Supplied material:
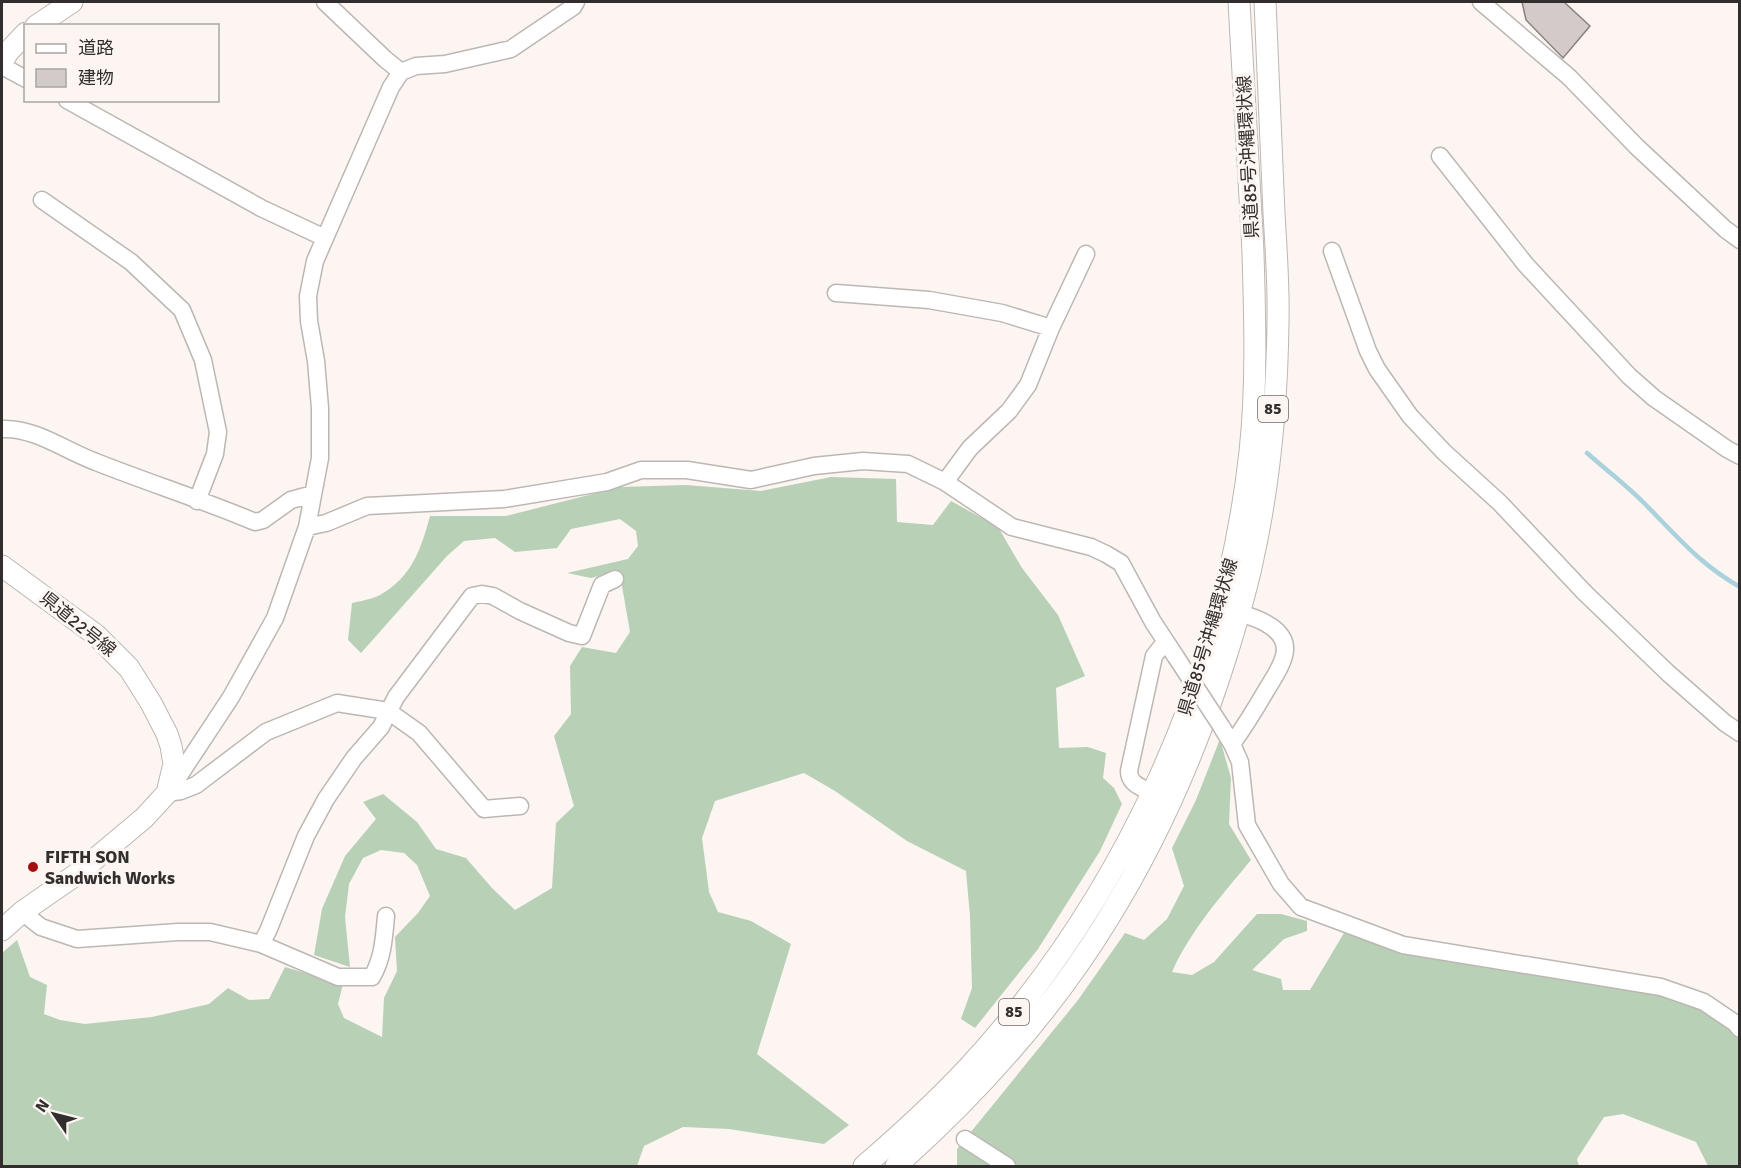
<svg xmlns="http://www.w3.org/2000/svg" width="1741" height="1168" viewBox="0 0 1741 1168" font-family="Signika,'Noto Sans JP',sans-serif">
  <style>
    .forest { fill: #b8d0b6 }
    .lines { fill: none; stroke-linecap: round; stroke-linejoin: round }
    .stream { stroke: #abd2dc; stroke-width: 4.5 }
    .building { fill: #d3cbca; stroke: #87807f; stroke-width: 1.5 }
    .minor-casing { stroke: #bdb7b3; stroke-width: 19 }
    .major-casing { stroke: #bdb7b3; stroke-width: 23 }
    .minor { stroke: #fff; stroke-width: 16 }
    .major { stroke: #fff; stroke-width: 21 }
    .minor-bridge-casing { stroke: #bdb7b3; stroke-width: 19; stroke-linecap: butt }
    .minor-bridge { stroke: #fff; stroke-width: 16 }
    .poi-dot { fill: #a50f0f; stroke: #fcf5f1; stroke-width: 2 }
    .labels { text-anchor: middle; dominant-baseline: central; stroke-width: 6; stroke-linejoin: round; paint-order: stroke }
    .shield { fill: #fcf5f1; stroke: #6e6a68; stroke-width: 1.5 }
    .shield-label { font-size: 16px; font-weight: bold; fill: #312e2d }
    .street-label { font-size: 18px; fill: #312e2d; stroke: #fcf5f1 }
    .poi-label { font-size: 18px; font-weight: bold; fill: #312e2d; stroke: #fcf5f1; text-anchor: start }
  </style>
  <rect width="100%" height="100%" fill="#fcf5f1"/>
  <!-- forest -->
  <path class="forest" d="M831 477 896 479 897 522 933 525 951 501 998 527 1022 568 1058 615 1085 676 1056 688 1059 748 1088 747 1106 753 1103 778 1114 788 1122 804 1100 851 1038 949 975 1028 961 1019 972 988 970 916 966 871 907 841 835 791 804 773 715 801 702 838 709 892 718 912 751 921 791 944 757 1054 849 1125 824 1144 729 1129 683 1127 644 1146 637 1166H2V953L17 940 30 977 47 985 44 1014 60 1020 85 1024 152 1017 209 1004 228 988 249 1000 269 999 285 967 343 984 338 1004 344 1018 382 1037 384 998 397 971 395 937 418 913 430 896 417 865 404 853 381 850 363 858 349 884 345 917 350 967 314 955 322 909 345 856 376 819 363 802 383 794 417 822 436 849 466 858 492 888 515 910 552 888 556 823 574 806 554 736 571 714 570 666 582 647 616 653 630 632 622 586 615 572 591 578 567 573 628 559 638 546 636 531 620 519 571 529 557 548 515 552 495 538 464 541 447 556 361 653 348 640 352 603C361 601 372 599 380 595 412 577 421 549 430 516H506L620 487 686 485 761 491Z
    M1220 739 1231 778 1229 824 1251 860C1222 895 1190 931 1172 972L1192 975 1214 962 1257 914H1281L1307 921V931L1284 939 1252 970 1281 979 1283 990H1310L1344 933 1409 954 1656 995 1726 1009 1739 1016V1166H1708L1696 1142 1623 1114 1604 1117 1577 1159 1579 1166H957V1149L1078 1000 1125 933 1144 940 1167 919 1184 886 1172 848 1196 800Z"/>
  <g class="lines">
    <!-- stream -->
    <path class="stream" d="M1587 453C1605 469 1625 484 1643 502 1675 534 1699 564 1740 587"/>
  </g>
  <!-- building -->
  <path class="building" d="M1522 2H1564L1590 26 1563 58 1526 20Z"/>
  <g class="lines">
    <!-- minor casing -->
    <g class="minor-casing">
      <path id="minor" d="M325 2 385 59 401 72
        M1481 2 1569 77 1637 147 1725 229 1740 240
        M2 66 26 79
        M67 100 261 208 325 238
        M1440 156 1526 265 1629 376 1654 398 1727 449 1740 456
        M42 200 131 262 182 310 203 360 218 432 215 454 197 501
        M1332 251 1368 351 1377 369 1410 416 1444 452 1500 503 1584 592 1668 673 1725 723 1740 733
        M836 293 929 300 1002 313 1051 328
        M2 429C34 427 66 451 96 462 149 483 203 500 255 522L263 520 291 500 313 494
        M945 482 970 448 1009 411 1028 385 1051 328 1086 254
        M307 527 326 523 367 506 504 499 607 482 641 470H687L751 480 814 466 863 461 908 464 945 482 1012 527 1091 547 1106 554 1121 563 1153 622 1176 657
        M1221 726 1232 744 1240 762 1247 825 1281 884 1301 907 1403 945 1661 987 1704 1002 1735 1023 1740 1029
        M1232 744C1245 726 1256 708 1267 689 1273 679 1281 668 1284 656 1291 630 1258 618 1239 613
        M173 785 231 697 275 618 307 527 320 458V408L316 361 309 321 308 296 315 261 391 87 401 72 416 66 445 64 511 49 573 7 576 2
        M167 793 181 791 196 785 266 732 337 703 388 711 419 733 484 809 520 806
        M1152 793C1141 787 1129 784 1129 771L1154 656 1165 642
        M22 912 41 927 77 939 178 932H210L261 944 338 977H372C383 958 384 938 386 916
        M261 944 268 931 306 836 326 799 354 758 381 727 396 697 472 596 482 594 493 596 520 611 569 633 582 636 602 585 615 579
        M965 1139 1007 1166"/>
    </g>
    <!-- major casing -->
    <g class="major-casing">
      <path id="major" d="M36 26 72 2
        M2 62 8 52 26 33
        M2 566 96 635 129 668 151 703 167 734 171 746 174 764 167 793 144 818 77 874 22 912 2 930
        M864 1166C899 1136 934 1104 967 1069 1121 902 1225 679 1250 452 1257 386 1255 319 1253 253 1249 169 1244 85 1239 2
        M896 1166C977 1094 1051 1012 1108 919 1160 835 1199 744 1228 650 1237 620 1247 589 1253 558 1270 481 1277 400 1278 322 1279 286 1276 249 1274 213 1271 142 1268 72 1265 2"/>
    </g>
    <!-- minor -->
    <use href="#minor" class="minor"/>
    <!-- major -->
    <use href="#major" class="major"/>
    <!-- minor-bridge casing -->
    <g class="minor-bridge-casing">
      <path id="minor-bridge" d="M1176 657 1221 726"/>
    </g>
    <!-- minor-bridge -->
    <use href="#minor-bridge" class="minor-bridge"/>
  </g>
  <!-- markers -->
  <circle class="poi-dot" cx="33" cy="867" r="6"/>
  <g class="labels">
    <!-- shield labels -->
    <g class="shield">
      <rect x="1258" y="396" width="30" height="26" rx="4.5"/>
      <rect x="999" y="999" width="30" height="26" rx="4.5"/>
    </g>
    <g class="shield-label">
      <text x="1273" y="409">85</text>
      <text x="1014" y="1012">85</text>
    </g>
    <!-- street labels -->
    <g class="street-label">
      <text transform="translate(1248 157) rotate(-93)">県道85号沖縄環状線</text>
      <text transform="translate(78 624) rotate(39)">県道22号線</text>
      <text transform="translate(1208 637) rotate(-73)">県道85号沖縄環状線</text>
    </g>
    <!-- poi labels -->
    <g class="poi-label">
      <text x="45" y="857">FIFTH SON<tspan x="45" dy="21">Sandwich Works</tspan></text>
    </g>
  </g>
  <!-- border -->
  <rect width="1741" height="1168" fill="none" stroke="#312e2d" stroke-width="6"/>
  <!-- legend -->
  <rect x="24" y="24" width="195" height="78" fill="#fcf5f1" stroke="#aba5a3" stroke-width="1.5"/>
  <rect x="36" y="44" width="30" height="9" fill="#ffffff" stroke="#aba5a3" stroke-width="1.5"/>
  <text x="78" y="54" font-size="18" fill="#312e2d">道路</text>
  <rect x="36" y="69" width="30" height="18" fill="#d3cbca" stroke="#aba5a3" stroke-width="1.5"/>
  <text x="78" y="84" font-size="18" fill="#312e2d">建物</text>
  <!-- north arrow -->
  <g transform="translate(54 1114) rotate(305)" stroke="#fcf5f1" stroke-width="4.5" paint-order="stroke">
  <path d="M0-4.5L10 22L0 15L-10 22Z" fill="#312e2d"/>
  <text y="-9" font-size="16" font-weight="bold" text-anchor="middle" fill="#312e2d">N</text>
  </g>
</svg>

Action item: Find "transform" in the data above. Report each line where it appears.

Response to the exercise:
      <text transform="translate(1248 157) rotate(-93)">県道85号沖縄環状線</text>
      <text transform="translate(78 624) rotate(39)">県道22号線</text>
      <text transform="translate(1208 637) rotate(-73)">県道85号沖縄環状線</text>
  <g transform="translate(54 1114) rotate(305)" stroke="#fcf5f1" stroke-width="4.5" paint-order="stroke">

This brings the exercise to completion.